En estos tiempos de crisis
asistimos a un choque de trenes en el ámbito de los valores. Por un lado la
generación de nuestros padres asiste desconcertada al ocaso de un tiempo que
primaba la virtud, es esfuerzo y el servicio. Una época donde la moral
cristiana que se vivía en Europa permitió la reconstrucción de esta tras las
cenizas de las dos guerras mundiales, y las guerras civiles de España y la
exYugoslavia. Por otro tenemos las nuevas generaciones crecidas bajo el imperio
del mercado globalizado, que corona los valores del éxito, la prosperidad y la
eficiencia. El rey dinero parece prevalecer sobradamente en el Olimpo de los
dioses. De hecho las creencias en lo transcendente se han exiliado al ámbito
privado de cada cual y solo parecen servir para calmar la conciencia
individual. Poco se asoman a la vida pública, poco se transforman en acciones
visibles.
Cada cultura otorga un distinto
valora a todo lo que existe. Estos constituyen la carta de navegación de dicha
sociedad por el mar de la incertidumbre de la vida. Hay pueblos que
minusvaloron el respeto al medio ambiente y en consecuencia desaparecieron. La
Isla de Pascua es un ejemplo. Otros se asentaron en valores sólidos y
aguantaron mil años. Pero ¿qué valores son mejores? esta pregunta no es fácil
de responder, muchos filósofos han dedicado su vida a ello sin un claro
desenlace esperanzador. Solemos construir la respuesta mezclando las
preferencias grupales y familiares con las nuestras que construimos desde la
infancia. Vamos dando valor a las cosas según las experimentamos. Esta
interacción de lo externo con nuestra personalidad, carga genética y recuerdos
termina destilando la carta personal de valores de cada cual.
Tal vez lo más sencillo para
reflexionar sobre ello sea pensar en qué valoramos más, ¿qué es lo más
importante para ti? Si conseguimos averiguarlo será más fácil seguir
construyendo.
El ser humano es capaz de llegar
lejos si tiene esto claro, tenemos muchos ejemplos de virtuosos en la música,
la ética, la guerra, la política y cualquier campo que elijamos. Personas
tenaces que han tenido claro lo que querían sabiendo lo que valoraban de la
vida. Personas que arriesgaron todo lo que tenían apostando a la casilla de su
valor principal.
La inteligencia ética sería la
faceta interior que nos facilitaría esta visión del mundo de los valores y
principios. Se suele desarrollar con la reflexión, el diálogo, el pensamiento y
el discernimiento.

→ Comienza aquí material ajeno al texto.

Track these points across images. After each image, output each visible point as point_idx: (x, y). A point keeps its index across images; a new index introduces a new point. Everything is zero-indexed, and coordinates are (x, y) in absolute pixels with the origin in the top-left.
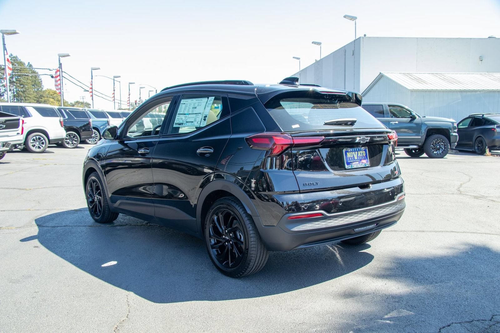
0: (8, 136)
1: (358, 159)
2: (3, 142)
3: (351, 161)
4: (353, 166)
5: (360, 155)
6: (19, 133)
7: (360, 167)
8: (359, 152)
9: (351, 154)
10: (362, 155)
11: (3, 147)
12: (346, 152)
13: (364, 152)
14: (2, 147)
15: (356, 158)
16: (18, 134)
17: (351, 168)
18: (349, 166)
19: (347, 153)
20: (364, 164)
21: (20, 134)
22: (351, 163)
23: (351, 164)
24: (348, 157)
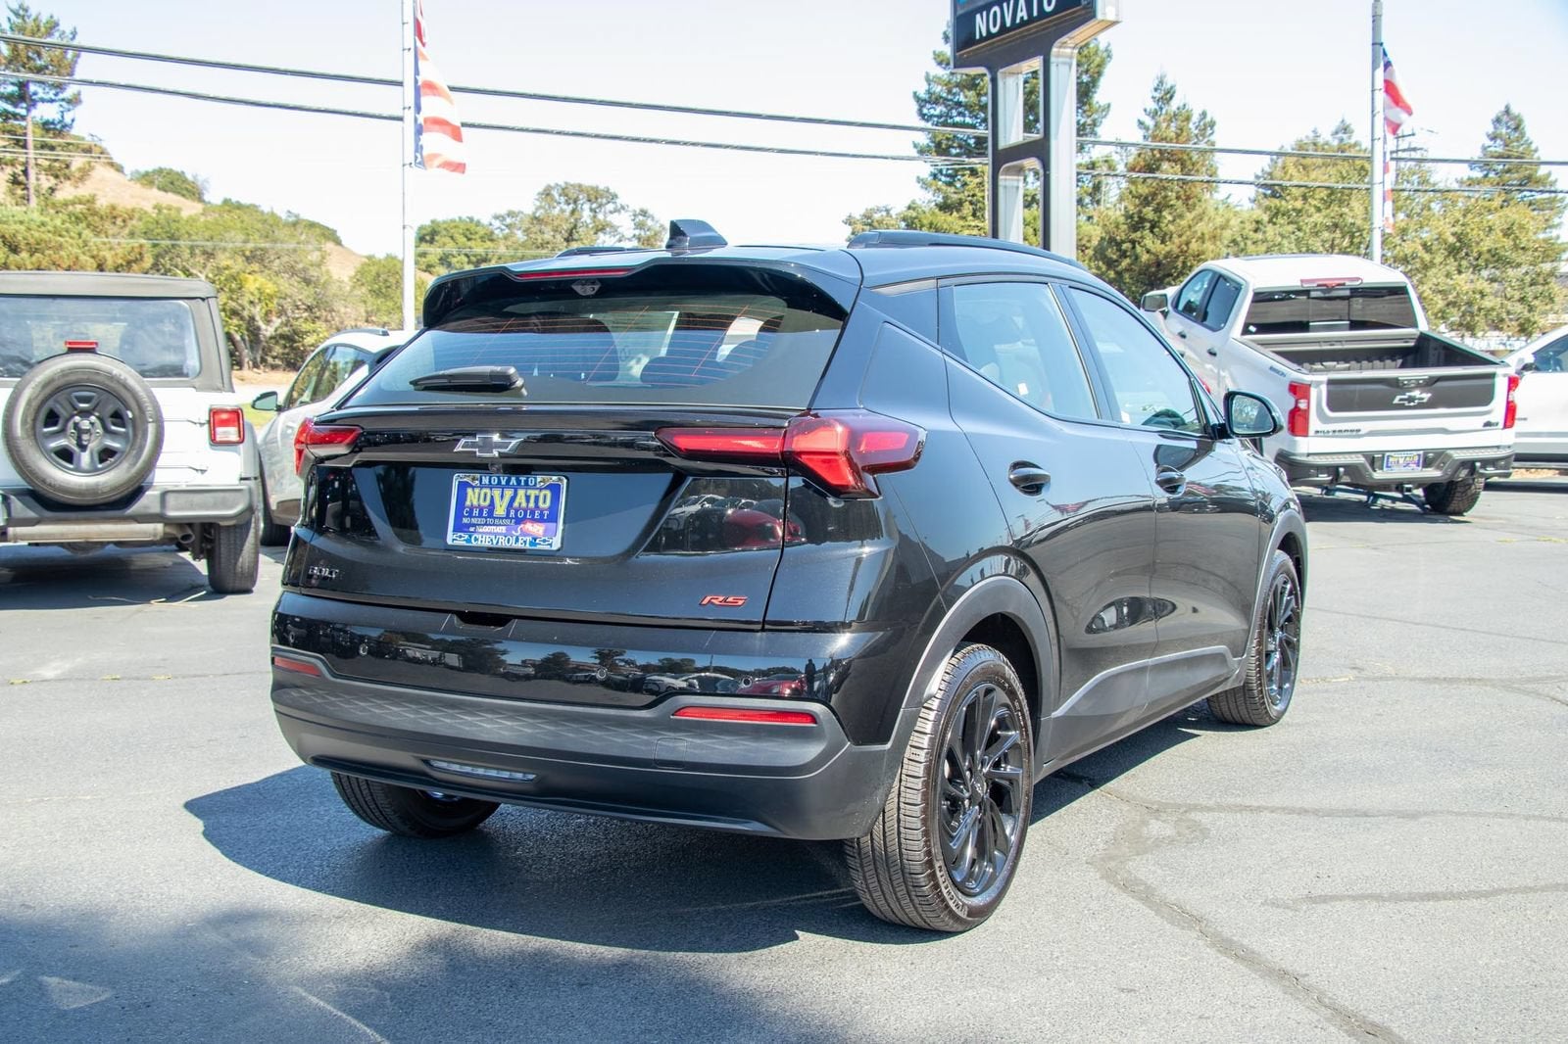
0: (1444, 431)
1: (507, 517)
2: (1426, 451)
3: (474, 521)
4: (476, 539)
5: (524, 505)
6: (1493, 421)
7: (508, 546)
8: (521, 493)
9: (485, 495)
10: (532, 505)
11: (1424, 467)
12: (463, 486)
13: (548, 493)
14: (1420, 468)
15: (500, 510)
16: (1488, 424)
17: (464, 543)
18: (460, 537)
19: (469, 490)
20: (529, 539)
21: (1501, 425)
22: (474, 525)
23: (472, 529)
24: (468, 503)
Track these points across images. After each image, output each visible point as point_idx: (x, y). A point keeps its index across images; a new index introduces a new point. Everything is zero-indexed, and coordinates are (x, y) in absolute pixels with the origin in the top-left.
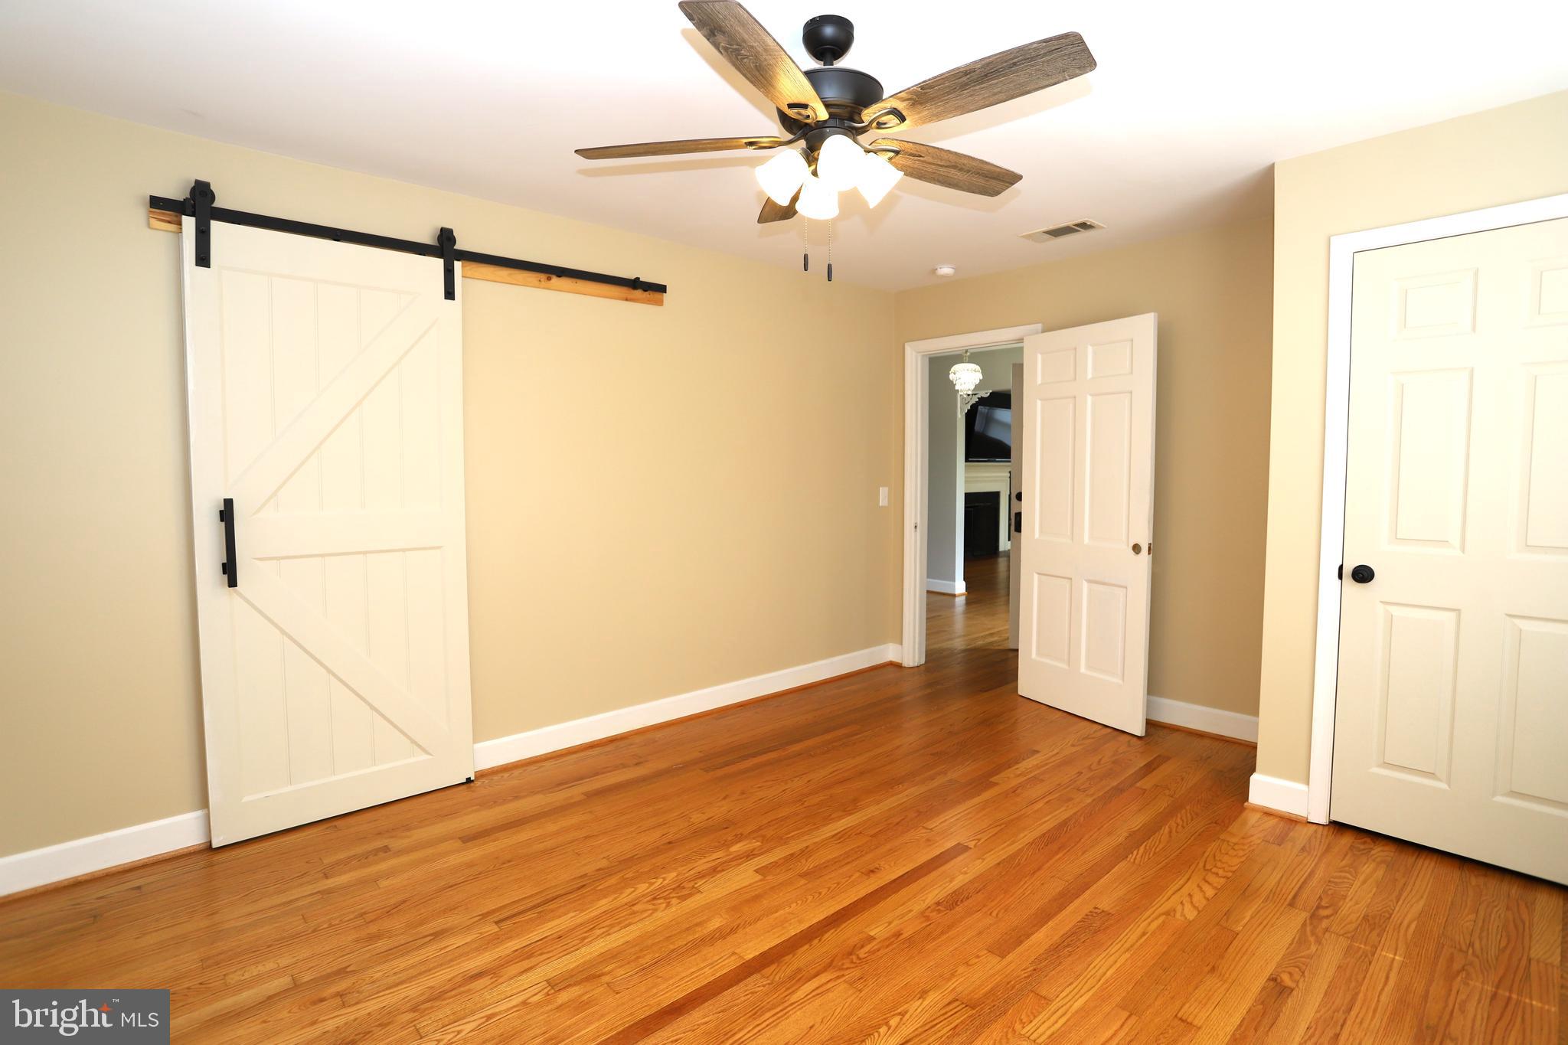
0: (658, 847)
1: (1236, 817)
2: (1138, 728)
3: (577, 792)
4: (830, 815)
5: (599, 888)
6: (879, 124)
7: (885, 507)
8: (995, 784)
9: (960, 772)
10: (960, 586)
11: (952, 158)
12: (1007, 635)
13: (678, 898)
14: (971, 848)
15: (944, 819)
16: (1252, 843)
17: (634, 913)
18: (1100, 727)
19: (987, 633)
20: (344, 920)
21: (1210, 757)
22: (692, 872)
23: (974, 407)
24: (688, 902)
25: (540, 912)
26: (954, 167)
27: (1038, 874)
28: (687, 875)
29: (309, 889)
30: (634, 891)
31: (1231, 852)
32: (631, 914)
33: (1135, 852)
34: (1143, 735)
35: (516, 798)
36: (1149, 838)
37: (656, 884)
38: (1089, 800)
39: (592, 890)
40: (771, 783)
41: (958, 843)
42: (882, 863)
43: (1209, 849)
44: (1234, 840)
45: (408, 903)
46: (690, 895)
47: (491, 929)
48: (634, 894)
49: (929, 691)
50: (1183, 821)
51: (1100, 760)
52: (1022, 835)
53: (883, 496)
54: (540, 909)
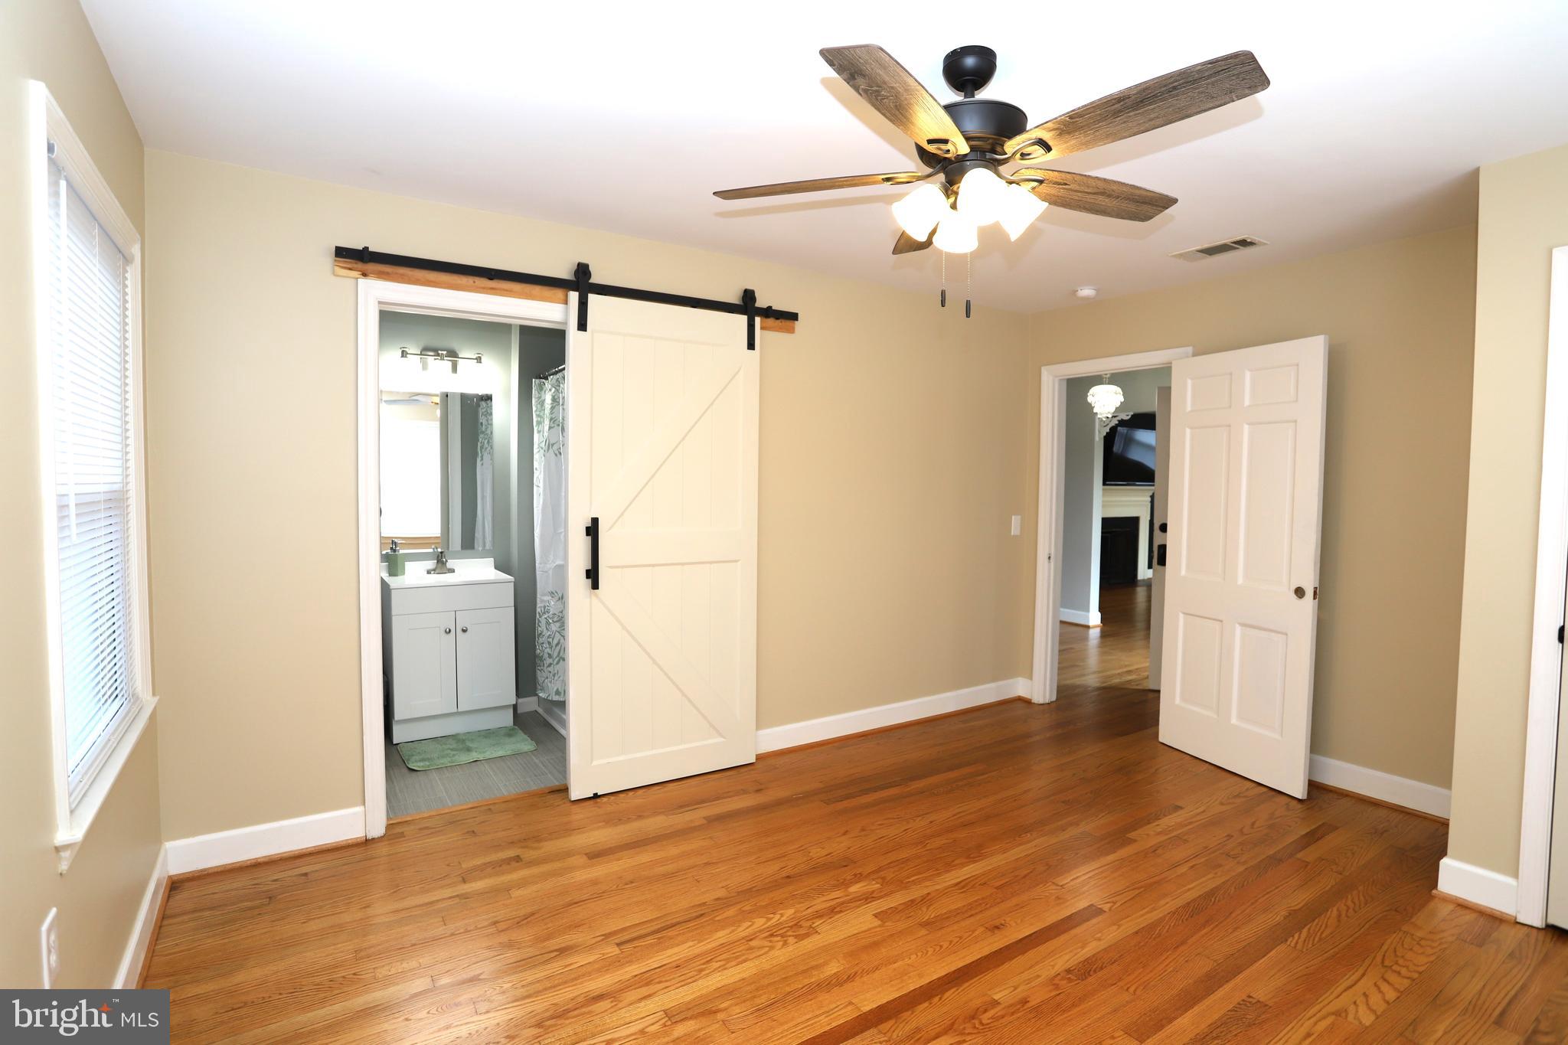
0: (776, 881)
1: (1423, 905)
2: (1298, 790)
3: (697, 816)
4: (953, 861)
5: (717, 919)
6: (1023, 155)
7: (1017, 536)
8: (1133, 841)
9: (1091, 825)
10: (1094, 617)
11: (1101, 185)
12: (1146, 674)
13: (796, 937)
14: (1105, 912)
15: (1075, 876)
16: (1443, 941)
17: (751, 948)
18: (1253, 785)
19: (1125, 670)
20: (479, 926)
21: (1386, 831)
22: (810, 911)
23: (1113, 430)
24: (805, 942)
25: (662, 938)
26: (1103, 194)
27: (1182, 948)
28: (804, 913)
29: (447, 892)
30: (750, 926)
31: (1416, 948)
32: (748, 950)
33: (1296, 936)
34: (1305, 798)
35: (640, 817)
36: (1314, 920)
37: (774, 920)
38: (1241, 869)
39: (710, 919)
40: (892, 821)
41: (1092, 905)
42: (1008, 919)
43: (1389, 941)
44: (1419, 934)
45: (536, 916)
46: (807, 935)
47: (612, 950)
48: (750, 929)
49: (1060, 731)
50: (1354, 903)
51: (1253, 824)
52: (1162, 902)
53: (1015, 525)
54: (659, 935)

También son ayudas las incontables palabras escritas de
tantos filósofos y sabios que nos han regalado sus pensamientos y su ejemplo.
Llama la atención que en la enseñanza secundaria haya desaparecido la
asignatura de filosofía del programa, también que no exista nada semejante en
la parrilla televisiva y que los libros al efecto cada vez ocupen menos en las
librerías mientras crece la de autoayuda o la de gastronomía.
Vivimos tiempos inciertos y es
verdad que no hay muchos referentes públicos que ayuden a la sociedad a
construir su mapa de valores. Lo habitual es encontrar a personajes peculiares
o esperpénticos en tertulias de café que más bien parecen zafias peluquerías o
bares mal hablados. No suelen invitar a sabios a los platós televisivos, salvo
alguna excepción. Tampoco en las familias se visibiliza a los mayores que con
el curriculum de una larga vida tal vez pudieran aportar sensatez a los más
jóvenes. Ahora solemos dejarlos deteriorarse en residencias mientras corremos
ávidos a nuestros mil quehaceres. Al no seguir una ruta clara terminamos en una
tempestad de movimientos que nos obliga a caminar en círculos y no avanzar.
Como siempre suele pasar cuando
la situación parece perdida viene bien recordar que en algún lugar hay una
salida. En nuestro caso más cerca de lo que pensamos. Cada ser humano tiene una
ficha de vida que colocar en la ruleta de la existencia. Tenemos la posibilidad
de elegir. Merece la pena pensar bien que dirección tomar de las infinitas que
nos ofrecen. Merece la pena discernir hacia dónde queremos ir. Nos jugamos la
vida a la hora de elegir nuestros valores.